[Corpora-List] if + would

Rob Freeman lists at chaoticlanguage.com
Thu Mar 23 00:02:06 UTC 2006


Hi Parveen,

On Thursday 23 March 2006 06:47, Parveen Lallmamode wrote:
>
> I find it difficult to digest this construction even though I am not a
> prescriptivist. In Br Eng, we find the following construction for
> conditionals:
>
> If + past tense, ... would (verb). [if he came, we would go  ....]
> If + past perfect, ... would have (+ past participle).[if he had come, we
> would have gone ]
>
> While in Am Eng, I was told that the conditionals can take the following
> forms:
>
> If + would (verb), ... would (verb). [if he would come, we would go  ...]
> If + would have (+ past participle), ...  + would have (+ past participle).
> [if he would have come, we would have gone ....]

You probably know this already, but what we are talking about here is not 
really a conditional but a case of the rapidly retreating English subjunctive 
(c.f. "If I *were* you...", "it is important that he *be* on time" etc.) i.e. 
not strictly a conditional, but a "contrafactual".

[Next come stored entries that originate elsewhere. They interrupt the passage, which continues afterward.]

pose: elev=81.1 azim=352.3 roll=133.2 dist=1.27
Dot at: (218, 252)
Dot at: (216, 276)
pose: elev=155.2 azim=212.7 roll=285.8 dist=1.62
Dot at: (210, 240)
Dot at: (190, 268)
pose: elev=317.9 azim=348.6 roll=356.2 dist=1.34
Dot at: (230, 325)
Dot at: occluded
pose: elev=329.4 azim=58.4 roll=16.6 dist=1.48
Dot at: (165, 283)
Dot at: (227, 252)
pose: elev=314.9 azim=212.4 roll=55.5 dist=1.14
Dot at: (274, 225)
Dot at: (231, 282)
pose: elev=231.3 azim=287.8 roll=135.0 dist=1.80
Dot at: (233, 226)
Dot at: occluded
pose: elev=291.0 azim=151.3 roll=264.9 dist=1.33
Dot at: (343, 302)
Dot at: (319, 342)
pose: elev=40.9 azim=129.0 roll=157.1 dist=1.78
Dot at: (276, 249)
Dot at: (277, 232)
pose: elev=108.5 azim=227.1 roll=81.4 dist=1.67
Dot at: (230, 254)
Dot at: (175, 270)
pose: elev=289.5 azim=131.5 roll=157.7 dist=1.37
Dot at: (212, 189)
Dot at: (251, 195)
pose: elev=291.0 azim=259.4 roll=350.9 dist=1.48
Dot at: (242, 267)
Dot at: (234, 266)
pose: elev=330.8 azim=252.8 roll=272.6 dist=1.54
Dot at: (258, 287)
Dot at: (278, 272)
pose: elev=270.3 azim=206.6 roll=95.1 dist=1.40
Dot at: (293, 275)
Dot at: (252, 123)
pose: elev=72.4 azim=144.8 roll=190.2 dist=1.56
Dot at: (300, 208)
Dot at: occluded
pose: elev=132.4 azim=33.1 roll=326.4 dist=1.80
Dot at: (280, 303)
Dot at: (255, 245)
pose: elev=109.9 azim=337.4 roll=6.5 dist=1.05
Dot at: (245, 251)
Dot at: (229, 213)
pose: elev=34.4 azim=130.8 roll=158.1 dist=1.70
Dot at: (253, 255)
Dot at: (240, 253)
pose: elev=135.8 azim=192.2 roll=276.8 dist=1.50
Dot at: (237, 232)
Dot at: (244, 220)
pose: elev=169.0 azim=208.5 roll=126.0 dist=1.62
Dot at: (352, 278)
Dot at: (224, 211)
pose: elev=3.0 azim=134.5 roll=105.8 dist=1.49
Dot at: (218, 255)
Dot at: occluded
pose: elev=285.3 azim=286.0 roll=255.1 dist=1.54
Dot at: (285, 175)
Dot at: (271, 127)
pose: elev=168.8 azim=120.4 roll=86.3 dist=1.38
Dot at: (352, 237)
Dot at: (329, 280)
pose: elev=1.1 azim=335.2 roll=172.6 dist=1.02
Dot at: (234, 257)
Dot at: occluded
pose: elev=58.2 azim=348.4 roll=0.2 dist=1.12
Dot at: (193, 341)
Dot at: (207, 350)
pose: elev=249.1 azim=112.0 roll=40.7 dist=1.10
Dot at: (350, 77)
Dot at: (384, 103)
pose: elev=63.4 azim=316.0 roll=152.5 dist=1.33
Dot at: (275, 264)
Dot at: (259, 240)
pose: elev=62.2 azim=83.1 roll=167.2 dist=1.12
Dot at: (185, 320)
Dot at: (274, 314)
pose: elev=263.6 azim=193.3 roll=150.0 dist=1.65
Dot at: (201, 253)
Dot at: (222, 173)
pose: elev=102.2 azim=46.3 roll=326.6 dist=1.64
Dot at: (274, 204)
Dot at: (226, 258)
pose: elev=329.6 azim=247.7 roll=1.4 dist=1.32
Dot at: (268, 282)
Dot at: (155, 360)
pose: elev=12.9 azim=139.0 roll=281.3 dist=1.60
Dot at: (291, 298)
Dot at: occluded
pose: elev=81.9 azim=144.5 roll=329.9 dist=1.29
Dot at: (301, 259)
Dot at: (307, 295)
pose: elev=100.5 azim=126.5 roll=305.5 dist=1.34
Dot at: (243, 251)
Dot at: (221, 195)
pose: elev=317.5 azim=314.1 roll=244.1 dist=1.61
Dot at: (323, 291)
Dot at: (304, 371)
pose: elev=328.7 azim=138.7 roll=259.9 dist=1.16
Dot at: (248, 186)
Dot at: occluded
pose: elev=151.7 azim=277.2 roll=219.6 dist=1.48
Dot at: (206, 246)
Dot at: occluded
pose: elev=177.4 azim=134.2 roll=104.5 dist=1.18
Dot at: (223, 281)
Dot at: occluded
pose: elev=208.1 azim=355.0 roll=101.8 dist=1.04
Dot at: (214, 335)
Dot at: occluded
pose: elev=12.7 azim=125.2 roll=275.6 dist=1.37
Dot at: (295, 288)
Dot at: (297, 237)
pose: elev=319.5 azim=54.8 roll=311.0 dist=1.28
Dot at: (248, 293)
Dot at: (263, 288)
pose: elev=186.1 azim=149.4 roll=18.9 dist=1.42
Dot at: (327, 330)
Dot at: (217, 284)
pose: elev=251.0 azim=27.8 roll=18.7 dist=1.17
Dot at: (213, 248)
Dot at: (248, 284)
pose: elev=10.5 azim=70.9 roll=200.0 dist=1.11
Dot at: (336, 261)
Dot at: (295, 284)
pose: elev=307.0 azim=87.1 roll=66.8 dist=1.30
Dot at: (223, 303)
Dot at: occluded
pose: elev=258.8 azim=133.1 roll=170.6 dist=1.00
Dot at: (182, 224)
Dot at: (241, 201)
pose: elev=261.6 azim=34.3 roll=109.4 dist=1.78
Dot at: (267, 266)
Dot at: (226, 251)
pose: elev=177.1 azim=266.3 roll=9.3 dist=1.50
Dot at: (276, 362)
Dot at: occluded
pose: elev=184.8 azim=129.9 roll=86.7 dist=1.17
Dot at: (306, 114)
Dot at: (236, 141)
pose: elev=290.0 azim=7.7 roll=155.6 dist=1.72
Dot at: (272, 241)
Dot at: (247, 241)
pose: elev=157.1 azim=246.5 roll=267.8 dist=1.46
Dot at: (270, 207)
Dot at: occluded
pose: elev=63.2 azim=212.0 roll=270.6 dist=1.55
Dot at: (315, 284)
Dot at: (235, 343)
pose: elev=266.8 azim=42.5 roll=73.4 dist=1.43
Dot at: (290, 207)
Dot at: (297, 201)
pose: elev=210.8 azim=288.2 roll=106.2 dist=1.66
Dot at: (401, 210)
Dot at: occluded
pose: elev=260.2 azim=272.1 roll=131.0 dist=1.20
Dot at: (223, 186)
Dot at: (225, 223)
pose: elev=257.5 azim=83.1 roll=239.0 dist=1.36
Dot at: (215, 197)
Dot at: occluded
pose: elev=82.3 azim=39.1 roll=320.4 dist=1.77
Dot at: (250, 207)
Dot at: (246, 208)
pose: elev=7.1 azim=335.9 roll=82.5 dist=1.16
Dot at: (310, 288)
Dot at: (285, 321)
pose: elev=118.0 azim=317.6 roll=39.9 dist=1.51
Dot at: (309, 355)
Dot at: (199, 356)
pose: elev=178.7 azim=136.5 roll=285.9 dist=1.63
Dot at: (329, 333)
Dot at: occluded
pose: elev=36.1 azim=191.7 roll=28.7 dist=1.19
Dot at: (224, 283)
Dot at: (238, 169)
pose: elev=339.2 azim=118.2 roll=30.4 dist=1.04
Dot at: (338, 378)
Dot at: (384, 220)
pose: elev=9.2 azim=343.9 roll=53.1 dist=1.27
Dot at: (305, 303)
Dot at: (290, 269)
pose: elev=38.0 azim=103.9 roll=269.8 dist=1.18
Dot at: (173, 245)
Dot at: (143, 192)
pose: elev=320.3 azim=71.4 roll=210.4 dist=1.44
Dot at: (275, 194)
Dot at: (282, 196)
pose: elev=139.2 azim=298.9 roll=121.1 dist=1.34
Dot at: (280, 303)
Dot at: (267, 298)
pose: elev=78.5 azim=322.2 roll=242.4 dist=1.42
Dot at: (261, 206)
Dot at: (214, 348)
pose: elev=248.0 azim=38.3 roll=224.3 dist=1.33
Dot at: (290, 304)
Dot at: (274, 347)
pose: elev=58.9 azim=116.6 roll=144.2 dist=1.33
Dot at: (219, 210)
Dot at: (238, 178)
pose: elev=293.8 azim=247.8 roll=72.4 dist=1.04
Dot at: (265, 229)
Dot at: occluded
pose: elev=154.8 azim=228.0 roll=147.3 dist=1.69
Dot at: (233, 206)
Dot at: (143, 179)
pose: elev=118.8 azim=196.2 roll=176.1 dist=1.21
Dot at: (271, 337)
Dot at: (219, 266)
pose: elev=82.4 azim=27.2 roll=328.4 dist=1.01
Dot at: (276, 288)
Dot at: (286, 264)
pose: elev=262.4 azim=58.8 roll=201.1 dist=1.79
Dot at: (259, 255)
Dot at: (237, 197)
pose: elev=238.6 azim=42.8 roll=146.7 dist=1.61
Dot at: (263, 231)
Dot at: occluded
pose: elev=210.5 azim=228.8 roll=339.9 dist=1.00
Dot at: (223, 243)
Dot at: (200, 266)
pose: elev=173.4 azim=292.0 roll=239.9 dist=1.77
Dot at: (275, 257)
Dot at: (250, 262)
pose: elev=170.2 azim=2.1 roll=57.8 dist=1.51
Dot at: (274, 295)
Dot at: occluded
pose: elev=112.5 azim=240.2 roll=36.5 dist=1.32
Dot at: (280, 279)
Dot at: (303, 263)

In moving from "had" to "would" in American English, according to the theory I 
read, English was just following the pattern of Frankish Latin, which 
historically replaced the subjunctive with the conditional in certain cases 
(e.g. "C'est possible que je *serais* bonne, si je *saurais* pourquoi", a 
"would .. would" usage?)

As I recall, in the account I read, this was done in Frankish Latin under the 
influence of the invading Germanic dialect. I don't think the same can be 
true of Am. Eng., though :-) (and even the historical French case mystifies 
me) because as far as I know modern German still uses the subjunctive (c.f. 
"had"/"hätte") to express this meaning.